Death toll from floods, mud-rock flows rises in China

(Xinhua)
Updated: 2007-07-22 19:17

BEIJING -- China reported more casualties on Sunday as rescuers retrieved bodies of people missing in floods and mud-rock flows triggered by heavy rains in recent days in many parts of the country.

Rescuers retrieved two more bodies Sunday at the Xiaojiangping Dam near the Sujiahekou Hydropower Station in Tengchong county, Yunnan Province, bringing the death toll from the mud-rock flow early Thursday to 29.

The two dead, a man and a woman, have been identified to be workers from Chongqing Municipality.

The mud-rock flow triggered by continuous rains swept through three tents where 74 construction workers lived. Thirty-five managed to escape and 10 were injured.

Also in Tengchong county, four villagers died and three were injured in a landslide that occurred Saturday morning in a mining area near Xinqi village when they were clearing the mud debris at the mine so as to carry out illegal mining, confirmed the Tengchong county government.

In a separate accident, armed police and divers have salvaged six bodies of the workers at the Shashapo hydropower station in Daguan county, Yunnan. They are still searching for the last missing one.

A flood hit the station under construction around 2:40 p.m. Thursday leaving seven people working at the site missing. The seven were from a hydropower construction company in Sichuan Province.
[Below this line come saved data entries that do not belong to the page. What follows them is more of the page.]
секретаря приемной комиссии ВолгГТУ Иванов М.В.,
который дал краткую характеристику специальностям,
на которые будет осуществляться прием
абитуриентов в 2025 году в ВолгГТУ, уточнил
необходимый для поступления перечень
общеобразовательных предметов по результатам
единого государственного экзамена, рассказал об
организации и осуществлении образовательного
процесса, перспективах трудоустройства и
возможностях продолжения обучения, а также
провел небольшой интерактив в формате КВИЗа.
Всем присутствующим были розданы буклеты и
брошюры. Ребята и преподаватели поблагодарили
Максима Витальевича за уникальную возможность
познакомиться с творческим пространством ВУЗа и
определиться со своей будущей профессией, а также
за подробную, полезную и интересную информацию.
Floods also hit other cities such as Lincang and Pu'er in Yunnan.

The Yunnan Provincial Civil Affairs Department said 163 people have been killed and eight missing since late May from lightning strikes, floods and mud-rock flows in Yunnan. More than five million people were affected.
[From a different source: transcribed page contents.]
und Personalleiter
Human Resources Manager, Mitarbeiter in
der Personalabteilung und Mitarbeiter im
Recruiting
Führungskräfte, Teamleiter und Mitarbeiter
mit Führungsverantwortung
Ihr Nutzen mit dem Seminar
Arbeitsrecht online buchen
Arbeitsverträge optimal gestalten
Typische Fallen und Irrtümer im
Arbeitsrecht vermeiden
In central China's Hubei Province, the seventh rainstorm to hit the province between Tuesday and Saturday since June 18 has left two dead and two missing.
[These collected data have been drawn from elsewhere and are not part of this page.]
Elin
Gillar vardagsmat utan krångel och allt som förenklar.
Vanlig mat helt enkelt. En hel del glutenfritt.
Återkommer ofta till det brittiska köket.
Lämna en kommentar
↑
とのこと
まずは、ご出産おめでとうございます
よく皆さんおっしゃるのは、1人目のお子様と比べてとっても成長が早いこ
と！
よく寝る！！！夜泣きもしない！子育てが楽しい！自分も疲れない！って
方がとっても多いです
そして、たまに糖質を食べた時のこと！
The seven rainstorms have affected 13 million people in the province. Working teams from the provincial government have rushed to the affected areas coordinate disaster-relief work.

In east China's Anhui Province, hundreds of thousands of people are working to prevent the long soaked dykes of swelling Huaihe river from being breached. The river is seeing the second biggest floodwater this summer since 1954.

More than one million people have been evacuated in Henan, Anhui and Jiangsu provinces from the projected path of floodwaters from the Huaihe River. There is no report of death from the Huaihe River flood.

By July 16, China's death toll from natural disasters was 715 with 129 people missing, the Ministry of Civil Affairs said on Thursday.

The figures showed 200 million people were affected by natural disasters, including floods, landslides, droughts, gales, snowstorms and earthquakes, while 4.45 million people were forced to leave their homes.